In the method of the present invention, the upright portions of the U-shaped section layers provide well-defined steps for the spacers used to form the source regions. Also, providing a gate insulating overlayer on the gate material by means of the base portion of the U-shaped section layers is preferable to providing this overlayer by oxidising the gate material, which can involve so-called bird""s beak problems. Preferred features of the present invention are indicated as follows.
The trenches may be etched using a mask of said first material as defined in claim 2 or claim 3. These mask windows may then be widened so that the gate insulating layers have horizontal extensions on the semiconductor body surface which remain when the first mask is removed as defined in claim 3, these horizontal extensions advantageously protecting the gate insulation near the top of the trenches during this removal of the first mask.
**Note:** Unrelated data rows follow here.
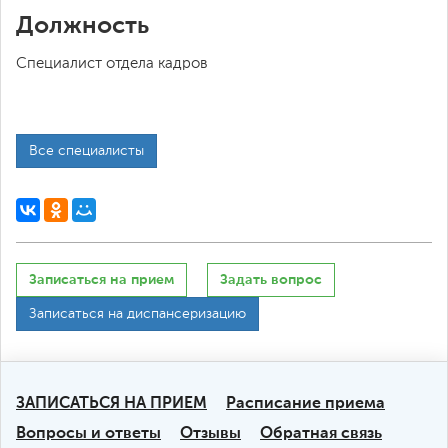
Должность
Специалист отдела кадров
Все специалисты
Записаться на прием
Задать вопрос
Записаться на диспансеризацию
ЗАПИСАТЬСЯ НА ПРИЕМ
Расписание приема
Вопросы и ответы
Отзывы
Обратная связь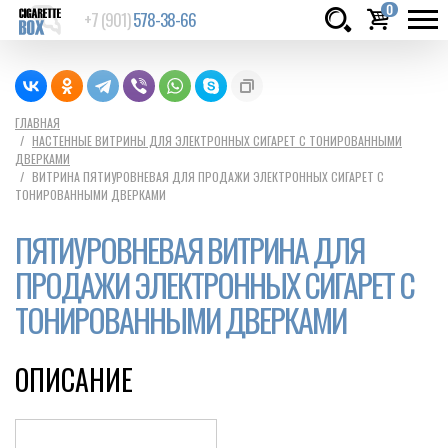
0
+7 (901)
578-38-66
Товаров:
шт.
Сумма:
0
ГЛАВНАЯ
НАСТЕННЫЕ ВИТРИНЫ ДЛЯ ЭЛЕКТРОННЫХ СИГАРЕТ С ТОНИРОВАННЫМИ
руб.
ДВЕРКАМИ
ВИТРИНА ПЯТИУРОВНЕВАЯ ДЛЯ ПРОДАЖИ ЭЛЕКТРОННЫХ СИГАРЕТ С
ТОНИРОВАННЫМИ ДВЕРКАМИ
ПЯТИУРОВНЕВАЯ ВИТРИНА ДЛЯ
ПРОДАЖИ ЭЛЕКТРОННЫХ СИГАРЕТ С
ТОНИРОВАННЫМИ ДВЕРКАМИ
ОПИСАНИЕ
As defined in claim 5, a mask of the first material may first have preceding U-shaped section layers provided in its windows with a central part of the base portion of these layers being removed to provide etch windows for the trenches after which the remainder of the preceding layers is removed, the mask of the first material then being used for providing the U-shaped section layers which define steps for the spacers used to form the source regions. In this way, starting from one mask, a two-stage self-aligned process may provide well-defined narrow trenches and then well-defined source regions.
As defined in claims 2, 4 or 7, each spacer vertical surface may be aligned with an outer surface of one of the upright portions of the second material. The spacers may be formed with a third material present in the U-shaped section layers as defined in claim 8. Otherwise, the third material may be removed before forming the spacers of an insulating material such that further spacers are also formed against the inner surfaces of the upright portions and merge to cover the base portions of the U-shaped section layers as defined in claim 9. Such merged spacers forming a further insulating layer on top of the gate insulating U-cup base advantageously reduces gate-source capacitance. In cases where the spacers are formed against the U-shaped section second layer uprights, the first mask may be silicon dioxide and the second layer may be silicon nitride as defined in claim 10; in this case the high etch selectivity of the oxide with respect to the nitride advantageously assists good definition of the nitride uprights when the oxide mask is removed.
As an alternative to forming the spacers against the U-shaped section second layer uprights, the U-shaped section layers may be filled with a third material and the upright portions may be removed when the first mask is removed so that the spacers are formed against the third material as defined in claim 11; in this case the first mask material and the second layer material may both be silicon dioxide.
The source regions may be formed by etching upper regions of the semiconductor body of a suitable conductivity type using the spacers as a mask as defined in claim 13. The spacers may then be etched as defined in claim 14 to advantageously expose top surfaces as well as side surfaces of the source regions for improved contact by the source electrode. Preferably the upper regions which are to be etched to form the source regions are formed by dopant implantation and diffusion after removing the first mask as defined in claim 15. Forming these upper regions at this late stage in the process is advantageous for thermal budget reasons.